Assigned task a →
Quote the records exactly, from the line containing "- Copier package" through the end of the records, with both ends included.

Selected text →
-*-
Dust events were observed during the lower relative humidity (RH) days [43,44,45]. The RH in each dust event and the average RH for all dust events is also shown here in Figure 7. For the entire record of dust events (1997–2011) in our study, the relative humidity (RH) ranged from 8% to 63%. The average RH for all dust events was 36.5% ± 16.0%, which is higher than 15%–20% RH observed by Novlan et al. [44] in El Paso, Texas, USA. There were also some dust storms cases observed in different geographical region in different RH conditions, such as at 68.64% ± 11.36% and 68.02% ± 10.31% RH observed by Chen et al. [43] and Yang et al. [45], respectively, during dust events in Taipei.
The total annual precipitation amounts over the last fifteen years (1997–2011) were also calculated from the data records, categorized by season and shown in Figure 8. Figure 8 shows that the average annual precipitation in the area surrounding the NASA DFRC was determined to be 278.18 mm with a standard deviation of ±241.84 mm. The monthly precipitation values were combined to provide seasonal precipitation amounts, which are also shown in Figure 8. The annual precipitation amounts in 1999, 2000, 2002, 2003, 2004, 2005, 2006, 2007, 2008, 2010, and 2011 were lower than the long-term average annual precipitation (278.18 mm with a standard deviation of ±241.84 mm) by 73.6%, 40%, 93%, 15%, 72.4%, 27.6%, 67.5%, 22.1%, 39.6%, 24.7%, and 45.2%, respectively. The numbers of dust events in these consecutive years were, 0, 6, 1, 3, 1, 0, 2, 13, 2, 0, and 2, respectively. This shows that NASA DFRC experienced annual precipitation below than average annual precipitation for 11 years out of total 15 years of study period.
-*-
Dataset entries
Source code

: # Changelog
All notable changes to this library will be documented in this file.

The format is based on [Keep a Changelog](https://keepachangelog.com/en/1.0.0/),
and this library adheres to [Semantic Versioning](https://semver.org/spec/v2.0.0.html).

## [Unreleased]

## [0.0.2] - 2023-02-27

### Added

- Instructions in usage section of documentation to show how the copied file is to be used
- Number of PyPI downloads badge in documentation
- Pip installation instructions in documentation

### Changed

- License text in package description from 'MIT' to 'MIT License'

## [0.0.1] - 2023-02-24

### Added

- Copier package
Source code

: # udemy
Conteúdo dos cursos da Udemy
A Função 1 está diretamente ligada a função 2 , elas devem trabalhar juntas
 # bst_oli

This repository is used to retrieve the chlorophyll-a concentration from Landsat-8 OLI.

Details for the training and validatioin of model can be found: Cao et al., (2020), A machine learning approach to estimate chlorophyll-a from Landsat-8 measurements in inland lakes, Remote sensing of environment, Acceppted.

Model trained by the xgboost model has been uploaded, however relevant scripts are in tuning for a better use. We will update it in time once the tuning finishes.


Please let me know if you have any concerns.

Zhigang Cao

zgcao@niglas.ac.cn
-*-
Assigned task b →
In the passage on dust events and precipitation, what grounds lead to the conclusion that NASA DFRC had below-average annual precipitation in 11 of the 15 years studied?

Your solution a →
- Copier package
Source code

: # udemy
Conteúdo dos cursos da Udemy
A Função 1 está diretamente ligada a função 2 , elas devem trabalhar juntas
 # bst_oli

This repository is used to retrieve the chlorophyll-a concentration from Landsat-8 OLI.

Details for the training and validatioin of model can be found: Cao et al., (2020), A machine learning approach to estimate chlorophyll-a from Landsat-8 measurements in inland lakes, Remote sensing of environment, Acceppted.

Model trained by the xgboost model has been uploaded, however relevant scripts are in tuning for a better use. We will update it in time once the tuning finishes.


Please let me know if you have any concerns.

Zhigang Cao

zgcao@niglas.ac.cn

Your solution b →
The annual precipitation amounts in 1999, 2000, 2002, 2003, 2004, 2005, 2006, 2007, 2008, 2010, and 2011 were each lower than the long-term average of 278.18 mm, by between 15% and 93%. Those eleven years make up 11 of the 15 years in the 1997–2011 study period.